Sabemos das altas taxas de cesáreas no Brasil, mas cabe às mães pesquisarem os tipos de parto, quando das suas necessidades e seus prós e contras. Ninguém mais apto do que si próprio para fazer a melhor escolha. Ninguém mais adequado que um médico para falar de medicina. Então a decisão deve ser da mãe, que vai se informar do que é melhor para ela e bebê e médico de confiança. PONTO!
Citarei um caso extremo, sem nomes, só para mensurar a que ponto estamos chegando: Uma mãe blogueira, uma vez, chegou a me dizer, diante de outras mães, que ela achava que quem faz parto vaginal é mais mãe do que quem faz cesárea (caracterizo como extremismo), e disse que só quem passou pelas horas de trabalho de parto poderia entender esse raciocínio dela (caracterizo como fanatismo/ manipulação de um exército para essa bandeira). Neste dia, onde usou essas palavras em seu discurso, ela não citou o que era melhor para a criança.
Percebi que existe o outro lado também. Mães que tem todo o aparato profissional em casa (infelizmente ainda custa muito caro no Brasil isso) e opta pelo parto natural são taxadas de malucas. Se a pessoa está agindo com o aval de seus profissionais de confiança, que estudaram muito para ajudá-la, em que nosso vão julgamento contribui?
Me pergunto: Pra que levantar bandeiras extremistas (grande parte dessas que julgam muito nas mídias, nem profissionais da saúde são para falar com tanto afinco) e contaminar um exército de pessoas, só por levarem um troféu, tipo de parto no caso, no bolso, a tiracolo. Isso para todos os tipos de parto. Pra que essa imposição? Parto não define amor/maternagem. Monta-se um exercito por uma causa, mas qual o objetivo? Brigas entre mães? Mais desunião? Por que não erguer a bandeira da compreensão, do respeito e do bem geral mãe-bebê?

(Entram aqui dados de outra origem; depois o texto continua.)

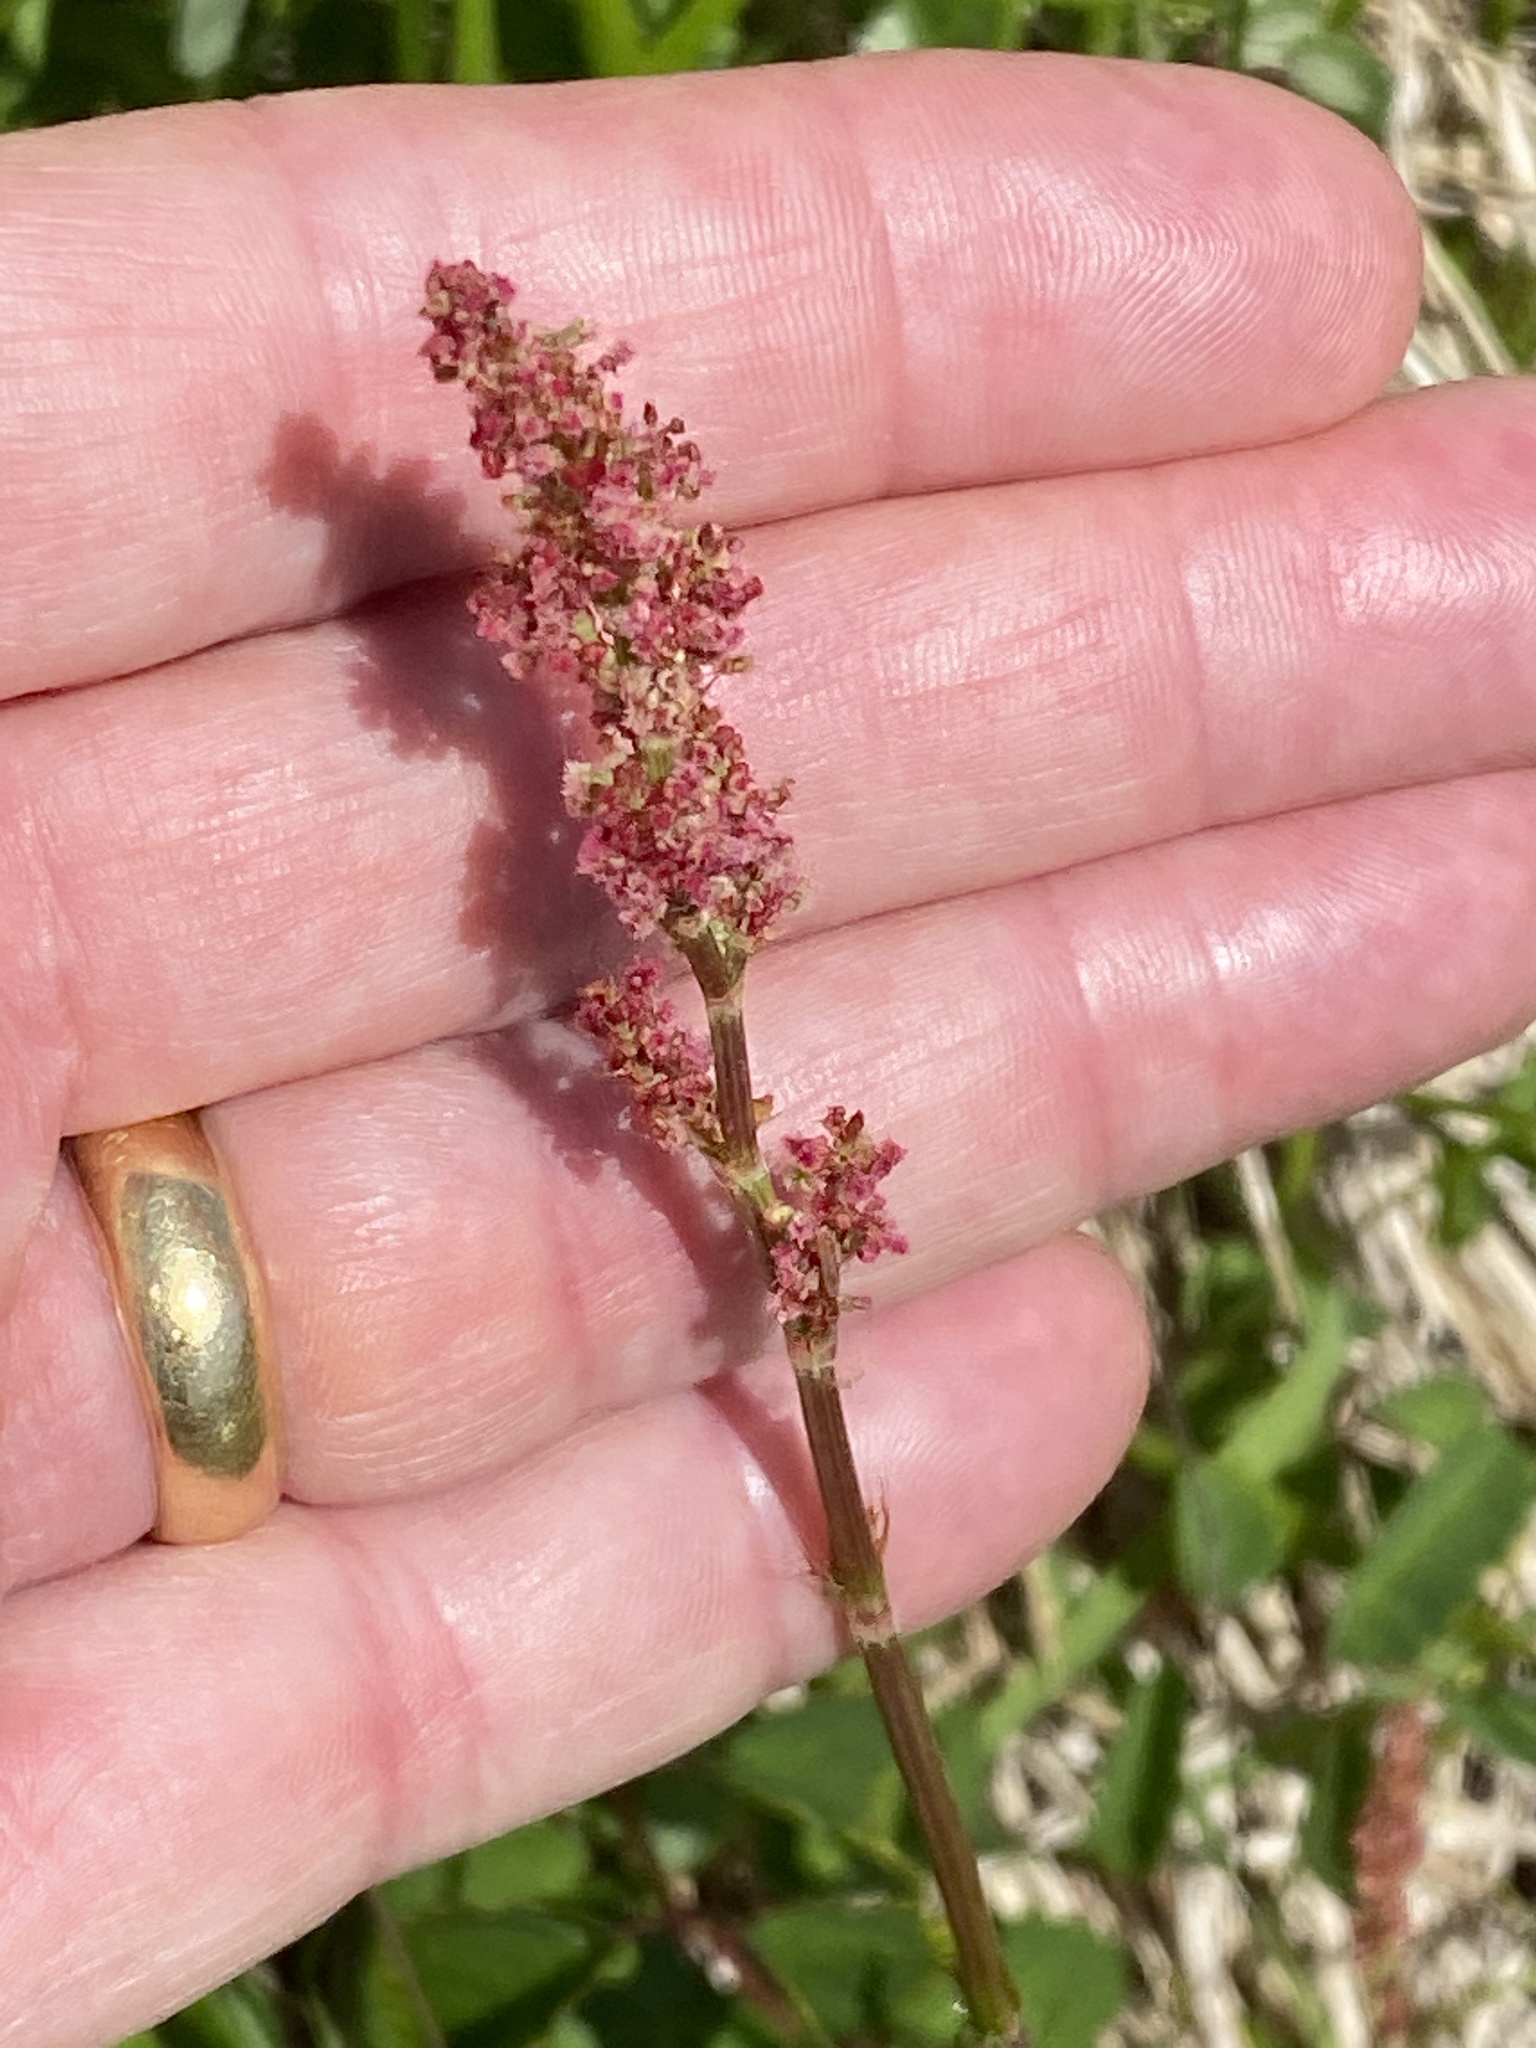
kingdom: Plantae
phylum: Tracheophyta
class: Magnoliopsida
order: Caryophyllales
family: Polygonaceae
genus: Rumex
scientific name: Rumex acetosa
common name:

O que importa é que a criança venha bem, sadia, que a mãe fique bem e que tenha psicológico para enfrentar as dificuldades que vem com o pós parto: amamentação, cansaço, enfrentamento do desconhecido…afinal, quem enfrentará o dia a dia totalmente novo após parir, é essa nova família. Então, antes de julgar, calce os sapatos dessa pessoa, como sabiamente afirmou Clarice Lispector.